── EXCERPT TO READ
Sometimes it is hard to know about what to preach given the parade of events that appear each day and each week, events that cry out sometimes to be addressed. I don’t pretend to have the answers but there are the questions. What to make, for instance, of President Obama’s gratuitous swipe at Christianity in an attempt to absolve Islam of the latest fundamentalist atrocity committed by the militant ISIS in burning alive a Jordanian pilot? Or what to make of the Supreme Court’s decision about assisted suicide? As Fr. Raymond De Souza observes, there are questions here about whether Canada has abandoned the legal principle that every life is a good to be protected and has embraced the idea that suicide is a social good and that the law no longer upholds the particular obligation to protect the weak and the vulnerable. These are serious questions. As Rex Murphy notes, the President’s swipe at Christianity is a straw man argument, actually, “the logical equivalent of an entire thatched roof of those stuffed puppets,” as he puts it in his own inimitable way.

So much to think about. But how? Ultimately, through the optic of the Scriptures doctrinally understood that challenge us about our humanity in relation to God. And so it seems best to focus on the readings for Sexagesima that encourage us to be “the good ground” namely, those that “in an honest and good heart, having heard the word, keep it, and bring forth fruit with patience”. Perhaps, that is what best speaks to our contemporary concerns. It is about finding a way to think through the confusions that beset us. It means, at the very least, our patient attentiveness to God’s Word proclaimed and celebrated.
────
**TASK LIST:**
a – Copy the sermon excerpt word for word, from "So much to think" to "proclaimed and celebrated.".
b – Extend the sermon excerpt, picking up right after its final sentence.
── RECORDS SUPPLIED
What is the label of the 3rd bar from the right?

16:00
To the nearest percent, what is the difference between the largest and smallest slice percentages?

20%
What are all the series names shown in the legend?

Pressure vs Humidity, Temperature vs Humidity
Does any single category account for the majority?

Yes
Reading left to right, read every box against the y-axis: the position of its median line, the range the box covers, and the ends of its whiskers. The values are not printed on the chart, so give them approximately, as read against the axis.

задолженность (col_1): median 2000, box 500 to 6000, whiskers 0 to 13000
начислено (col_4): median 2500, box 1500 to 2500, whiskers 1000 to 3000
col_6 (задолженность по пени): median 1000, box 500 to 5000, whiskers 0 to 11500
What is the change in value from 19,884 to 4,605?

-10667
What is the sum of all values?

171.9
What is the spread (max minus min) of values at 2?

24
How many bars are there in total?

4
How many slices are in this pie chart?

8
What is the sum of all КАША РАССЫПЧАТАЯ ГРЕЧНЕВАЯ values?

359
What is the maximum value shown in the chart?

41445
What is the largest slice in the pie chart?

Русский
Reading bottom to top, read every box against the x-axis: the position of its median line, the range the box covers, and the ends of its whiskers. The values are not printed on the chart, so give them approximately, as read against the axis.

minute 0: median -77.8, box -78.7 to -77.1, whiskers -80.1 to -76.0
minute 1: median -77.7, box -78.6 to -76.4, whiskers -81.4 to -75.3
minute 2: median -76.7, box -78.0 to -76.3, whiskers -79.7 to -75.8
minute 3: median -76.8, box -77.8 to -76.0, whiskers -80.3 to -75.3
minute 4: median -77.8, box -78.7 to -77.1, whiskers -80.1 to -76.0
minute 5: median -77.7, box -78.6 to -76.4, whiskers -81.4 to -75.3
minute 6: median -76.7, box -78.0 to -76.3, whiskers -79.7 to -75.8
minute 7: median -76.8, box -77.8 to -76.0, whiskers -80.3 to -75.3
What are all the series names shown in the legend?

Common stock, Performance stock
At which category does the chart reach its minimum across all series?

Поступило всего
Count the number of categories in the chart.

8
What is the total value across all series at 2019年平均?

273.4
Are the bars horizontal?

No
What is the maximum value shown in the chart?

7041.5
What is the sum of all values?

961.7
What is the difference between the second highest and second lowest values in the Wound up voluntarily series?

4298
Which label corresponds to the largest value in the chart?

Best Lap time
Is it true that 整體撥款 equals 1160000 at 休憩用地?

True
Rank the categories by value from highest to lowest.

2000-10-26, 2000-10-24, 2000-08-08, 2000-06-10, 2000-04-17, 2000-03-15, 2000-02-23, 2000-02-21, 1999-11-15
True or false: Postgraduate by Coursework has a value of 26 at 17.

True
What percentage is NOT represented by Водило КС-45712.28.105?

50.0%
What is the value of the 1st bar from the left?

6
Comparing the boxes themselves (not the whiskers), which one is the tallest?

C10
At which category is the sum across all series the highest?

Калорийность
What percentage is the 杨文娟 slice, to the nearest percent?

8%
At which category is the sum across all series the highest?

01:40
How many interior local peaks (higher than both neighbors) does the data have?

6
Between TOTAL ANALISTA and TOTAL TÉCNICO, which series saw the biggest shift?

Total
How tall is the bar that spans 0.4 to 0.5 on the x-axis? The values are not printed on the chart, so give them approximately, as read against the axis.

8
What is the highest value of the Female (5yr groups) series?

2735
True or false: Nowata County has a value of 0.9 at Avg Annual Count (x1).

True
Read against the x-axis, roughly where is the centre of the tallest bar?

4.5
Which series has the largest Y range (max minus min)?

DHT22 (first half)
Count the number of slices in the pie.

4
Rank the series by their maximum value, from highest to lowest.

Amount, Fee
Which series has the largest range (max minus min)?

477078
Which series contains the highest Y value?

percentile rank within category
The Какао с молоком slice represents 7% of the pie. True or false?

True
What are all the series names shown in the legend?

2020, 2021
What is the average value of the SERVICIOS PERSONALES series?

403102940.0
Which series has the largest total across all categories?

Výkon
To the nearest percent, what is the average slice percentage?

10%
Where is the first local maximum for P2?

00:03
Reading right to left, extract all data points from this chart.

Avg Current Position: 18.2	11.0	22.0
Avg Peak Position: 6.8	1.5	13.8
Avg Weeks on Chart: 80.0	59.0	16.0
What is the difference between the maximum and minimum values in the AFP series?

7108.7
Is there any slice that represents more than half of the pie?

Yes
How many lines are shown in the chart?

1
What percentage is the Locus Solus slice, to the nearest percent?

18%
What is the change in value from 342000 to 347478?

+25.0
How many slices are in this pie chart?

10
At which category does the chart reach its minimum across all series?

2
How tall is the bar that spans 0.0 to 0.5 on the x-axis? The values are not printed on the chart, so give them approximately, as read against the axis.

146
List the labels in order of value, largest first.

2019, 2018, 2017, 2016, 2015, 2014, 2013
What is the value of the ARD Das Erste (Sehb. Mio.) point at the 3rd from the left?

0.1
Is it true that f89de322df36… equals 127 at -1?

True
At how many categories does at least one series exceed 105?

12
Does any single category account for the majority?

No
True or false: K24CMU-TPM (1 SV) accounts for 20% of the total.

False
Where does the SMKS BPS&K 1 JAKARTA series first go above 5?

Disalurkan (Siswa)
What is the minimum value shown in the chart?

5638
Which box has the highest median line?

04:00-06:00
────
**WRITTEN ANSWERS:**
a –
So much to think about. But how? Ultimately, through the optic of the Scriptures doctrinally understood that challenge us about our humanity in relation to God. And so it seems best to focus on the readings for Sexagesima that encourage us to be “the good ground” namely, those that “in an honest and good heart, having heard the word, keep it, and bring forth fruit with patience”. Perhaps, that is what best speaks to our contemporary concerns. It is about finding a way to think through the confusions that beset us. It means, at the very least, our patient attentiveness to God’s Word proclaimed and celebrated.

b –
The ‘Gesima Sundays’ mark the transition from learning to living, a turn to the practice of the virtues as transformed by divine love to become the means of our participation in Christ’s work of human redemption. That work is the project of Lent, the pilgrimage of love that brings us to “the book of love opened out for us to read” (Lancelot Andrewes) on the cross of Good Friday. Already we are being turned towards Holy Week and Easter.

Today the virtues of courage and prudence are set before us in the Epistle and Gospel respectively. This focus on the classical virtues as transformed by divine love to become forms of love locates the ‘Gesima Sundays’ within a larger tradition of ethical thinking. They connect to the great ethical turn in philosophy by Socrates via Plato and to the idea of philosophy as something lived, the idea of the good life.